Baroque Architecture in Lithuania – how it got there

One in a series of articles about the history of the Grand Duchy of Lithuania, a project by the University of Vilnius called “Orbis Lituaniae”. The website www.ldkistorija.lt provides hundreds of stories about life, culture and politics during the era of the Grand Duchy.

The Grand Duchy of Lithuania had a veritable artistic explosion in the 17th century, with the construction of a number of world-class Baroque churches and palaces. Many of those were designed by Italian architects who came from one small region, Ticino.

Prior to the late 16th century, few Lithuanian monarchs and nobles took much interest in projecting power through grand architecture. In the mid-16th century, a number of artists came to rebuild the Grand Duke’s Palace in Vilnius, invited by Sigismund Augustus. However, few works from this time survive (one is the tombstone of Paweł Holszański, or Paulius Alšėniškis).

The situation changed in the late 16th and early 17th centuries.  Prince Mikołaj Krzysztof Radziwiłł (Mikalojus Kristupas Radvila Našlaitėlis) nicknamed “the Orphan” was a Polish–Lithuanian nobleman and chancellor of the Grand Duchy, rebuilt the town of Nyasvizh (now in Belarus), constructed a comfortable residence for himself, and founded several monasteries. He invited several talented architects, sculptors and painters to participate in the work.

After a fire in Vilnius in 1610 ravished the Grand Dukes’ Palace, Italian artists also worked on rebuilding it. They also built the Royal Chapel of St. Casimir in Vilnius Cathedral.

The best artists of the times were engaged for these projects by rulers Sigismund Vasa and Władisław Vasa.

The first artists to come from the Ticino area by Lake Lugano appeared in the Grand Duchy of Lithuania at the end of the 16th century. One of them was the Jesuit architect Giovanni Maria Bernardoni, who came to build the Jesuit house and church for Prince Radvila in Nyasvizh.

The prince made sure that Bernardoni, who also came from the town of Lugano, stay longer. In the 13 years that the Jesuit architect worked in Nyasvizh, he built the Church of Corpus Christi, the first Baroque church in the Grand Duchy (or he helped design it), and ten more churches and monasteries for the prince.

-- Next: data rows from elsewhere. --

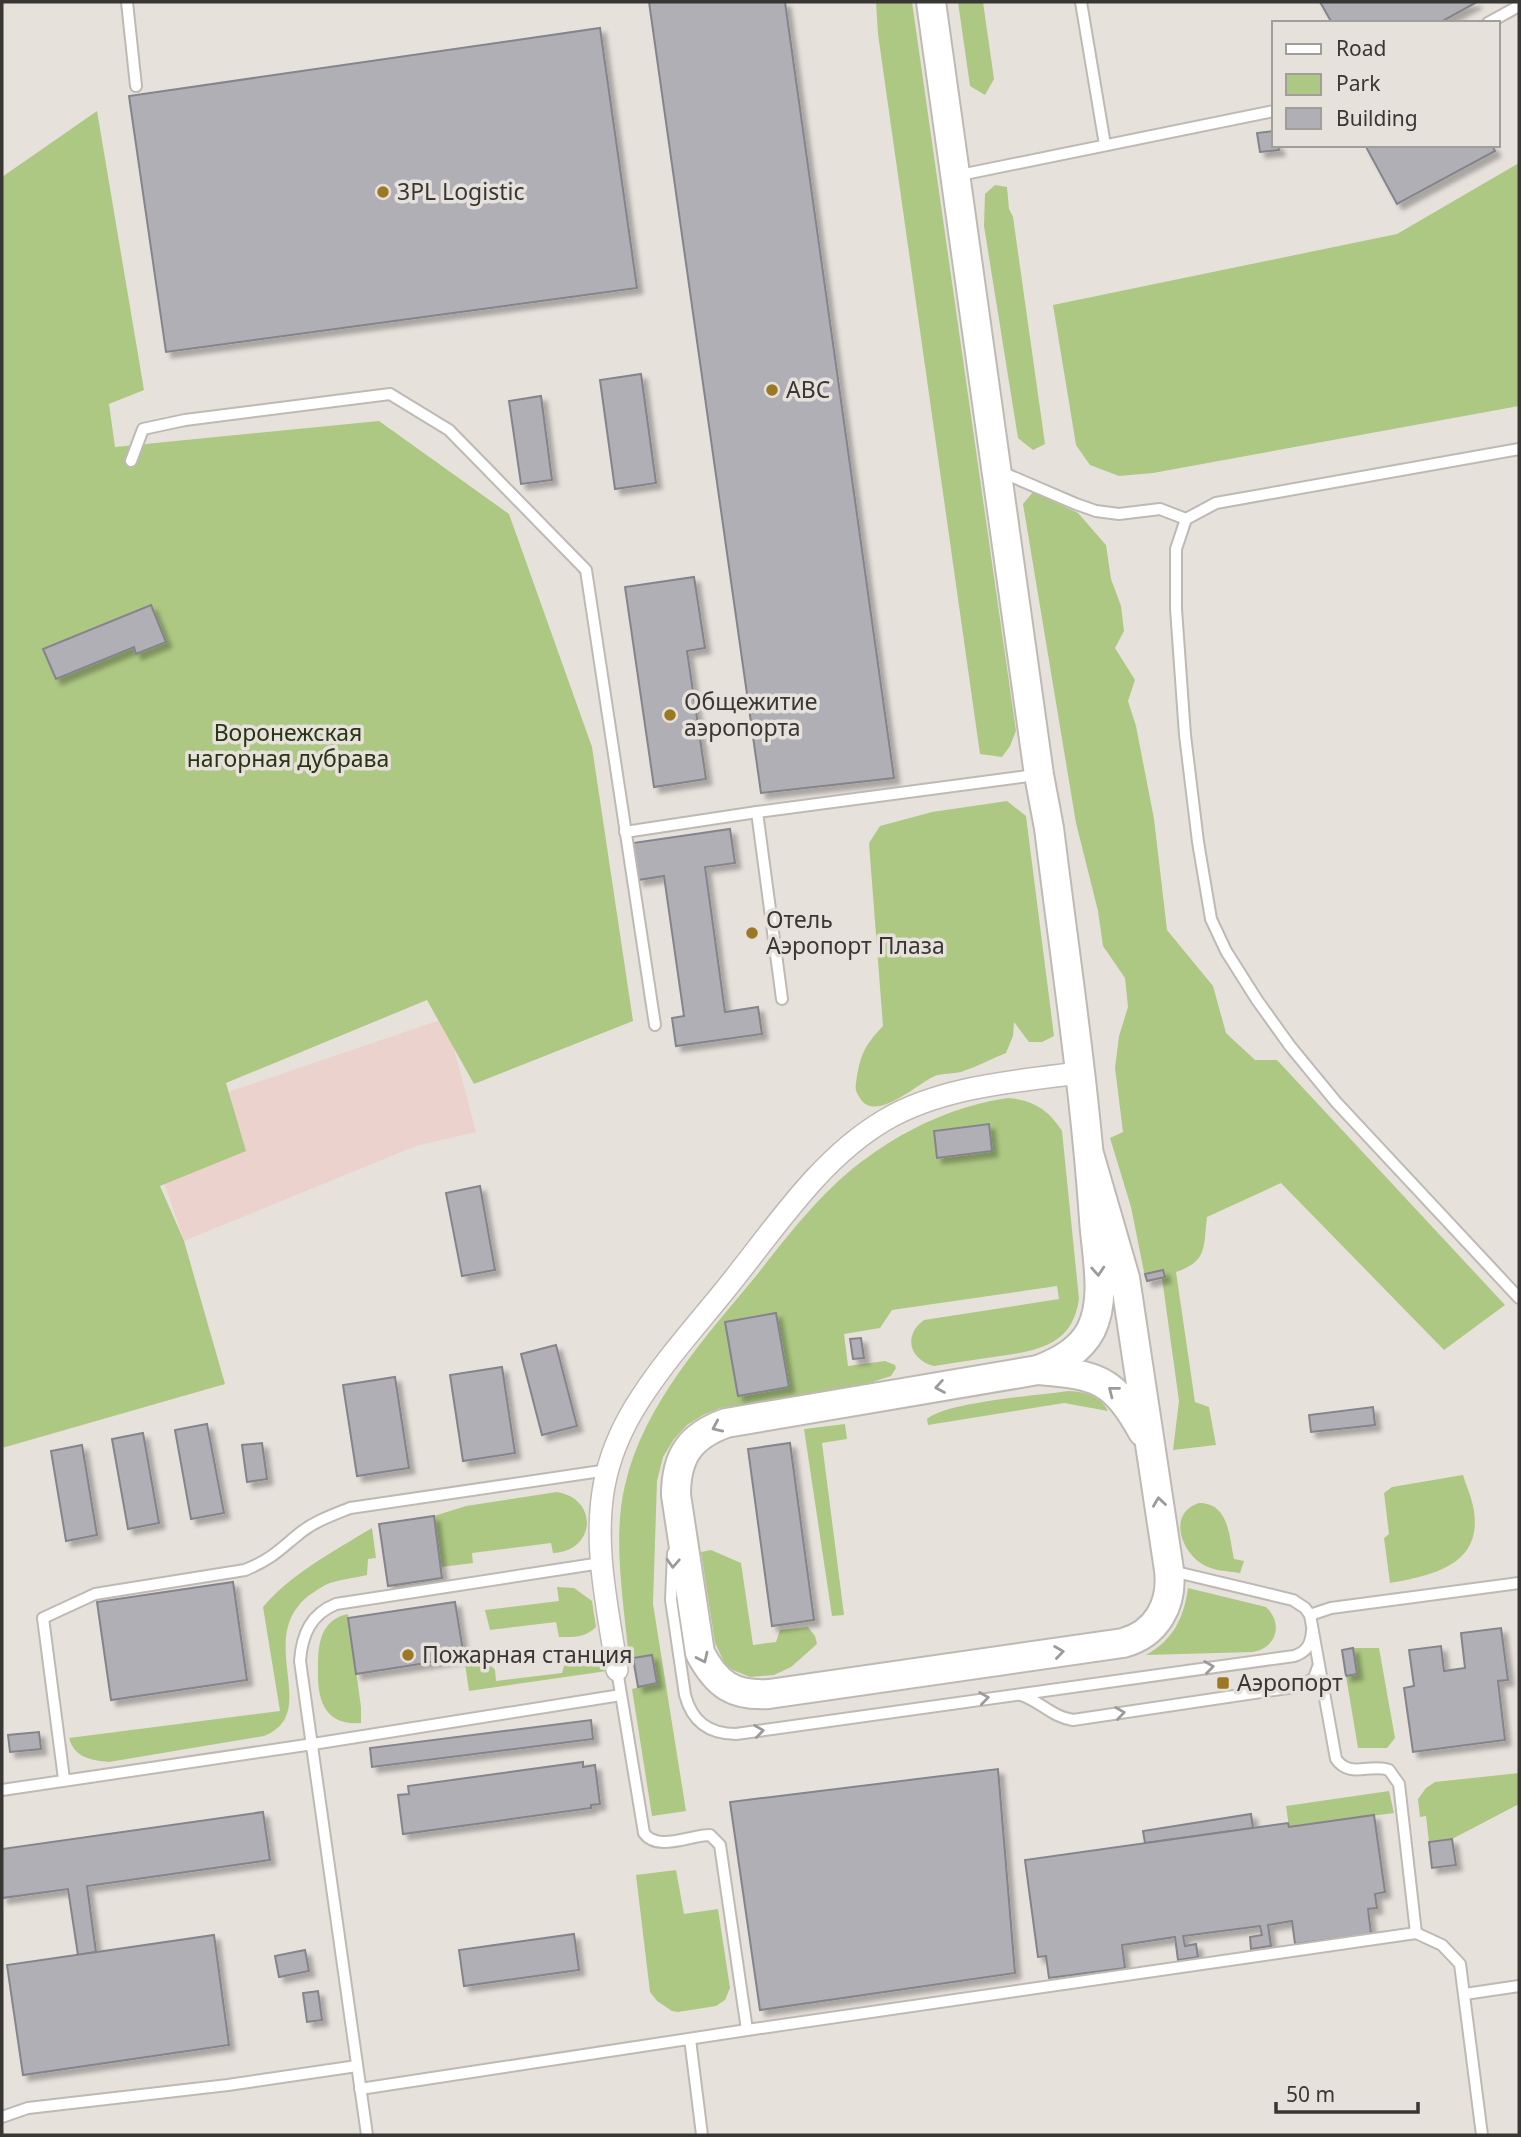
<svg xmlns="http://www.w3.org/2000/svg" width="1521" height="2137" viewBox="0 0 1521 2137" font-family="'Noto Sans',sans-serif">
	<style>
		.industrial { fill: #ecd2cc }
		.green { fill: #adc883 }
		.building { fill: #b0afb6; stroke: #85848b; stroke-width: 2; filter: url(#shadow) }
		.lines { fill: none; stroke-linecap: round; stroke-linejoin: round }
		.lane-casing { stroke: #bfb9b4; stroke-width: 14 }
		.street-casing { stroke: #bfb9b4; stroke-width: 24 }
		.secondary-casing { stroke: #bfb9b4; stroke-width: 32 }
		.lane { stroke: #fff; stroke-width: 10 }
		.street { stroke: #fff; stroke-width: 21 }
		.secondary { stroke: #fff; stroke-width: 28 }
		.oneway { stroke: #9c9b9a }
		.poi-dot { fill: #9d7824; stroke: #e7e1dc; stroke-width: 2.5 }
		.labels { text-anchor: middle; stroke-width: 7; stroke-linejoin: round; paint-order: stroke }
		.poi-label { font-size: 23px; fill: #393734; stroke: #e7e1dc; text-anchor: start }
		.park-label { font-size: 23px; fill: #293612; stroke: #e7e1dc }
	</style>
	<defs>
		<filter id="shadow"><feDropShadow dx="5.5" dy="5.5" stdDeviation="2" flood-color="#0004"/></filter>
	</defs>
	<rect width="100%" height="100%" fill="#e7e1dc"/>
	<polygon class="industrial" points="446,1018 476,1132 416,1146 184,1241 143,1121"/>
	<g class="green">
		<polygon points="876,2 912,2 1016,731 1010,746 1002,757 980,754 878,34"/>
		<polygon points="958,2 983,2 994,79 985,95 970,86"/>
		<polygon points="97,111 144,390 109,404 115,447 379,421 509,514 592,747 633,1021 474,1084 427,1000 226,1083 246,1151 160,1186 184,1241 225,1384 2,1448 2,177"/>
		<polygon points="1519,163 1519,406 1153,473 1119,476 1090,465 1076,445 1053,305 1397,234"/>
		<polygon points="995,185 1007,187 1009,209 1013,217 1045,444 1033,450 1018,438 984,226 985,194"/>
		<path d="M1033 492 1078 513 1106 545 1111 579 1121 606 1124 631 1115 648 1135 680 1128 701 1136 726 1154 819 1167 930 1213 986 1226 1033 1255 1060H1277L1505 1305 1444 1350 1281 1183 1207 1217C1203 1248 1208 1261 1176 1272L1195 1402 1209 1407 1216 1445 1173 1450 1179 1401 1162 1278 1165 1277 1164 1271 1145 1274 1144 1272 1131 1207 1110 1138 1123 1132 1115 1068 1119 1036 1128 1007 1125 978 1103 946 1098 911 1076 823 1023 504Z"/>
		<path d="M1007 801 1026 816 1054 1036 1042 1042H1029L1014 1022 1013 1036 1006 1053C991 1059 976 1067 961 1072 953 1074 943 1073 935 1076 918 1083 875 1124 860 1098 856 1092 855 1090 856 1083 860 1055 864 1046 883 1026L869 843 880 826 932 812Z"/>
		<path d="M1008 1098C1033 1100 1049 1110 1062 1131L1079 1299C1072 1348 1034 1351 993 1357 973 1360 953 1363 934 1366 909 1360 903 1335 924 1320L1059 1299 1057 1286 892 1310 880 1328 844 1334 848 1366 885 1361 895 1365 896 1368 891 1376 854 1388 720 1408 703 1415 687 1425 674 1439 663 1457 657 1481 653 1604 686 1811 652 1816 632 1689 657 1683 652 1655 629 1659C624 1604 612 1539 625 1485 644 1404 704 1339 756 1276 789 1234 824 1188 868 1157 909 1127 958 1105 1008 1098Z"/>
		<path d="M1069 1391C1085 1392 1100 1395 1108 1411L1064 1403 928 1425 927 1419C945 1402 1041 1395 1069 1391Z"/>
		<polygon points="845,1424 847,1439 822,1443 844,1615 832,1616 804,1429"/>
		<path d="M1463 1475C1466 1485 1471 1496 1473 1506 1485 1564 1435 1575 1390 1583L1384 1538 1389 1534 1384 1493 1392 1487Z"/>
		<path d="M557 1492C599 1499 596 1551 553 1553L551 1543 472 1553 473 1563 441 1567 434 1516 466 1506Z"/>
		<path d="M1199 1503C1229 1503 1229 1536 1234 1559L1244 1561 1240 1573C1227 1571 1213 1571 1202 1564 1180 1550 1168 1513 1199 1503Z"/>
		<path d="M372 1528 376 1558 368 1559 367 1575C355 1578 342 1579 330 1583 322 1586 314 1592 307 1597 255 1641 322 1713 264 1736L109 1762C90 1760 75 1758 69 1738L280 1711 263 1607C292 1573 334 1551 372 1528Z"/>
		<polygon points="711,1550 741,1563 753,1645 776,1642 780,1630 808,1627 815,1636 817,1644 791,1667 774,1675 750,1677 733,1670 725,1664 715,1643 701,1552"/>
		<path d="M557 1587 574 1588 592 1601 596 1627C585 1638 574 1637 559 1637L556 1622 490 1630 485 1610 559 1601Z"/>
		<path d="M1188 1588 1266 1607C1284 1624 1276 1648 1253 1652L1146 1655C1173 1640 1184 1618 1188 1588Z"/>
		<path d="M348 1614 361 1707V1723C324 1726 317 1699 318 1669 318 1644 320 1620 348 1614Z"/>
		<polygon points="1353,1648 1379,1648 1395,1738 1387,1748 1358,1748 1346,1676 1357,1674"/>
		<polygon points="597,1655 603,1659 607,1671 469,1691 464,1657 486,1660 495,1670 496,1681 562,1673 565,1663 571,1657"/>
		<polygon points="1519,1773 1519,1804 1452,1839 1429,1842 1426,1816 1420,1817 1418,1799 1426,1788 1435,1782"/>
		<polygon points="1389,1791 1394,1813 1289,1827 1286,1806"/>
		<polygon points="676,1870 684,1914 718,1909 730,1988 725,2000 716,2006 678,2012 672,2011 657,2001 650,1992 636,1875"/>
	</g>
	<g class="building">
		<polygon points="649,2 785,2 894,778 761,793"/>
		<polygon points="1320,2 1477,2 1439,23 1332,23"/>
		<polygon points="600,28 637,288 166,352 129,96"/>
		<polygon points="1274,131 1274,145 1278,145 1279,150 1260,152 1257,133"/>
		<polygon points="1365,145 1492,145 1495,151 1397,204"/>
		<polygon points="641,374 656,483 615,489 600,380"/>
		<polygon points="541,396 552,480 521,484 509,401"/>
		<polygon points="694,577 705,648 687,651 706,779 654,787 625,587"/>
		<polygon points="151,605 166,642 136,654 134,647 56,679 43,649"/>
		<polygon points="730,829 735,863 705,867 725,1012 758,1007 762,1034 676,1046 672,1018 684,1016 664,876 638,880 633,843"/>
		<polygon points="989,1124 992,1151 937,1158 934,1131"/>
		<polygon points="480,1186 495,1270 462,1276 446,1193"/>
		<polygon points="1163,1270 1165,1277 1147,1281 1145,1274"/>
		<polygon points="776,1313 789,1387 738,1396 725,1322"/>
		<polygon points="861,1338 864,1358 853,1359 850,1339"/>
		<polygon points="556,1345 577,1426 542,1435 521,1354"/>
		<polygon points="502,1367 515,1453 463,1461 450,1375"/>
		<polygon points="395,1377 409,1468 357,1476 343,1385"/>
		<polygon points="1373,1407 1375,1425 1311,1432 1309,1415"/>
		<polygon points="207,1424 224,1513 191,1519 175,1430"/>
		<polygon points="143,1433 159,1523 128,1529 112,1439"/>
		<polygon points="262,1443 267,1479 247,1482 242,1445"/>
		<polygon points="790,1443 814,1620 772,1626 748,1449"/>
		<polygon points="82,1445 97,1535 66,1541 51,1451"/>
		<polygon points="434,1516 442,1578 388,1586 379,1524"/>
		<polygon points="233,1582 247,1680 111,1700 97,1602"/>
		<polygon points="455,1602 464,1657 356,1674 348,1618"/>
		<polygon points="1501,1628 1508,1680 1498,1681 1505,1740 1413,1752 1404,1688 1414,1686 1409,1650 1441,1646 1444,1671 1465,1668 1461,1633"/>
		<polygon points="1353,1648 1357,1674 1346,1676 1342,1650"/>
		<polygon points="652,1655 657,1683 638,1687 633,1658"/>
		<polygon points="591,1720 593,1739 372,1767 370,1748"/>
		<polygon points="39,1732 41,1749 10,1752 8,1735"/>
		<polygon points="583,1762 583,1767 595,1765 600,1804 591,1805 591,1808 403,1834 398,1795 409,1794 408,1786"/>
		<polygon points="998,1769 1015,1973 760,2010 730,1802"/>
		<polygon points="263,1812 270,1860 87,1886 96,1952 78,1955 68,1889 2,1898 2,1849"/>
		<polygon points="1251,1814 1253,1828 1145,1843 1143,1831"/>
		<polygon points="1374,1815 1385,1892 1375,1894 1377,1908 1368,1909 1371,1934 1295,1944 1292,1921 1268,1925 1271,1946 1251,1949 1250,1937 1262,1935 1260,1926 1183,1936 1185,1946 1196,1944 1198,1957 1178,1960 1175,1937 1122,1945 1125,1968 1049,1978 1046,1956 1038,1957 1025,1860 1288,1823 1289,1827"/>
		<polygon points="1452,1839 1456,1865 1432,1868 1429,1842"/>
		<polygon points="574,1934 579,1970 464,1986 459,1950"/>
		<polygon points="214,1935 229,2045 23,2075 7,1965"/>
		<polygon points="305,1950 309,1971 279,1977 275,1956"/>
		<polygon points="318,1991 322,2020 307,2022 303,1993"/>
	</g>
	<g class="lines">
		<g class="lane-casing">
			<g id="lane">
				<polyline points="127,2 136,86"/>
				<polyline points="1081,2 1105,145"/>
				<polyline points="1488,23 1519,6"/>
				<polyline points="955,176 1274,111"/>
				<polyline points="1519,449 1216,503 1186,519 1176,549 1176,609 1185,735 1198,842 1211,919 1226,951 1257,1000 1290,1046 1336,1102 1519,1298"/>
				<polyline points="131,461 143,429 185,420 390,394 449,430 586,570 655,1025"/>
				<polyline points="999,471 1076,504 1096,511 1119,514 1160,509 1186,519"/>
				<polyline points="757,812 782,999"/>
				<polyline points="625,832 757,812 1036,775"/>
				<path d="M673 1553 671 1600 685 1695C692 1721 708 1734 736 1734L1294 1656C1307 1652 1311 1644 1312 1631"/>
				<path d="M1172 1571 1293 1600 1305 1608 1310 1615 1336 1759C1350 1779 1370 1763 1389 1770L1399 1784 1416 1933"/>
				<polyline points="1310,1615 1331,1608 1519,1583"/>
				<path d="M617 1670 644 1833C657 1852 690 1835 710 1835L720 1845 747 2030"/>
				<path d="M1021 1695C1040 1701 1052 1717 1073 1720L1301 1686 1314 1678 1318 1667"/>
				<path d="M64 1779 43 1618 95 1594 245 1570C272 1559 279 1550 300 1533 315 1521 333 1515 350 1508L608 1470"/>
				<polyline points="2,1790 313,1744 621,1695"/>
				<polyline points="1465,1994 1519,1986"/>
				<polyline points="690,2039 702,2135"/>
				<polyline points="360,2089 747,2030 1416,1933 1442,1945 1460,1964 1482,2135"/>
				<polyline points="2,2117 28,2108 228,2085 357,2066"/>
				<path d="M367 2135 300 1661C302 1634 311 1614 336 1604L601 1563"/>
			</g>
		</g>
		<g class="street-casing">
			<path id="street" d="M617 1670C608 1609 593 1547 604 1486 609 1459 621 1430 635 1407 662 1363 697 1325 729 1285 775 1228 820 1158 885 1120 941 1087 1016 1081 1079 1073"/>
		</g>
		<g class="secondary-casing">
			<g id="secondary">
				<path d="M931 2 1039 775 1049 828C1065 958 1085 1088 1094 1219 1096 1253 1107 1298 1091 1330 1080 1351 1059 1362 1038 1370L726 1423C690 1436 676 1456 676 1495L700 1653C717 1685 733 1696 769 1694L1123 1643C1157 1634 1173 1604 1169 1570L1125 1278 1089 1154"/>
				<path d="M1038 1370C1097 1375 1113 1378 1143 1432"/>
			</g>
		</g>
		<use href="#lane" class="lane"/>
		<use href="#street" class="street"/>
		<use href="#secondary" class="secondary"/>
	</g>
	<defs><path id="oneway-chevron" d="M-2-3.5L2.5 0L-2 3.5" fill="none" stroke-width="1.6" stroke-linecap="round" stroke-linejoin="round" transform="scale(1.75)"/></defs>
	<g class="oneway">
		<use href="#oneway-chevron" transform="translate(1098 1271) rotate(86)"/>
		<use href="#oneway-chevron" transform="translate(940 1387) rotate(170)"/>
		<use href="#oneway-chevron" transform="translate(1113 1391) rotate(-142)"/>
		<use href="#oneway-chevron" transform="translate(717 1427) rotate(156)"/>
		<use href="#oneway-chevron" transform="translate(1159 1502) rotate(-98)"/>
		<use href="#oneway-chevron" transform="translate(673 1563) rotate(93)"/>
		<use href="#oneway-chevron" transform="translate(1059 1652) rotate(-8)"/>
		<use href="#oneway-chevron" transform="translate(703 1658) rotate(65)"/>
		<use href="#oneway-chevron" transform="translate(1209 1667) rotate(-8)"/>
		<use href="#oneway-chevron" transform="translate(984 1698) rotate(-8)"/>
		<use href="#oneway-chevron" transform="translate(1120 1713) rotate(-8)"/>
		<use href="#oneway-chevron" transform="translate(759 1731) rotate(-8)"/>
	</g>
	<g class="poi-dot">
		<circle cx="383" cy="192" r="7"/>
		<circle cx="772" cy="390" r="7"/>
		<circle cx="670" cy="715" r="7"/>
		<circle cx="752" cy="933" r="7"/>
		<circle cx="408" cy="1655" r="7"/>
		<rect x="1216" y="1676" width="14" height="14" rx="3.5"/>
	</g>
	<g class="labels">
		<g class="poi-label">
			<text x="397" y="200">3PL Logistic</text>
			<text x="786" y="398">ABC</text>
			<text x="684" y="710">Общежитие<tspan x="684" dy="26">аэропорта</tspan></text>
			<text x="766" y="928">Отель<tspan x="766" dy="26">Аэропорт Плаза</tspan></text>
			<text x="422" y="1663">Пожарная станция</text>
			<text x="1237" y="1691">Аэропорт</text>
		</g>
		<g class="park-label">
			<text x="288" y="741">Воронежская<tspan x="288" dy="26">нагорная дубрава</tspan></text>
		</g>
	</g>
	<rect width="1521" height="2137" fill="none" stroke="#393734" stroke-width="7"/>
	<rect x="1272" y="21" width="228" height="126" fill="#e7e1dc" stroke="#a19d99" stroke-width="2"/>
	<rect x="1286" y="44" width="35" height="10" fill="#ffffff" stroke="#a19d99" stroke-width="2"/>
	<text x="1336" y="56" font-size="21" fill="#393734">Road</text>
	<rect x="1286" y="74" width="35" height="21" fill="#adc883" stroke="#a19d99" stroke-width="2"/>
	<text x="1336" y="91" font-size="21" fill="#393734">Park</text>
	<rect x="1286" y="108" width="35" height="21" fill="#b0afb6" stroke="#a19d99" stroke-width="2"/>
	<text x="1336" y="126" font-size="21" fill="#393734">Building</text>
	<path d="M1276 2102v10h142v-10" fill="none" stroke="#393734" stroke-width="3.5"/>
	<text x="1286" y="2102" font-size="21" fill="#393734" stroke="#e7e1dc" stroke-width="5" paint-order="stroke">50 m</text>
</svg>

The brothers Jacopo and Constante Tencalla, who worked in Vilnius in the 1620s and 1630s, were just as instrumental in popularizing Baroque artistic forms. They came to build and decorate the Royal Chapel of St Casimir in Vilnius Cathedral, and later carried out other orders for nobles of the Grand Duchy. Whereas Jacopo worked more on individual commissions in Lithuania, Poland and Austria, Constante worked only on the palaces of the rulers of the Polish-Lithuanian Commonwealth until the end of his life in 1646.

St Casimir‘s Chapel

His uncle, Matteo Castelli, who was then Sigismund Vasa’s main architect (he was commissioned to design St Casimir’s Chapel), invited his brother from the small town of Bisones in the Ticino area. Relations, acquaintances and neighbours were drawn into the market for works of art, and later travelled to the Grand Duchy. Castelli, coming from the Ticino area, was probably the first architect in Poland and Lithuania who was also a famous architect in Italy. In Rome, he worked with Carlo Maderno, the pioneer of Baroque architecture, who also came from the area around Lake Lugano. The architects Giacomo della Porta (d. 1602), Domenico Fontana (d. 1607) and Francesco Borromini (d. 1667), who contributed significantly to the development of Roman Baroque architecture, originated there as well.

Italian architects would often come with entire families. In the mid-17th century, the architect Isidoro Affaitatti came to Poland and was engaged at the royal court. Soon, his sister’s sons, the architects Carlo and Francesco Ceroni, came to work at Pažaislis, as did his niece’s husband Pietro Puttini and his brother Carlo Puttini from Albogasio. At the initiative of the latter, Giovanni Battista Merli, from a neighbouring small town, was invited to decorate the church at Pažaislis with stucco moulding.

At almost the same time, Giovanni Pietro Perti and Giovanni Maria Galli came from Ticino and spent eight years making stucco decorations for the Church of Sts. Peter and Paul in Vilnius.

Detail from St. Peter and Paul Church

All these artists and architects were at the top of their profession and could find work in any city across Europe, as some did after finishing work in the Grand Duchy. They all contributed to the development of Baroque art.

The geography of the shores of Lake Lugano, from where they all came, is interesting. Most of it was part of the canton of Ticino in Switzerland, the rest was part of Lombardy in Italy and bordered Lake Como and the Como area (the newcomers were sometimes called komaskai).

The area around Lake Lugano is forested and rocky, unsuitable for farming, and difficult to reach. The towns are small even today, with populations rarely exceeding a thousand people.

In the 17th century, the numbered in the hundreds, thus the fact that many accomplished artists, architects and sculptors came from such a small location is remarkable.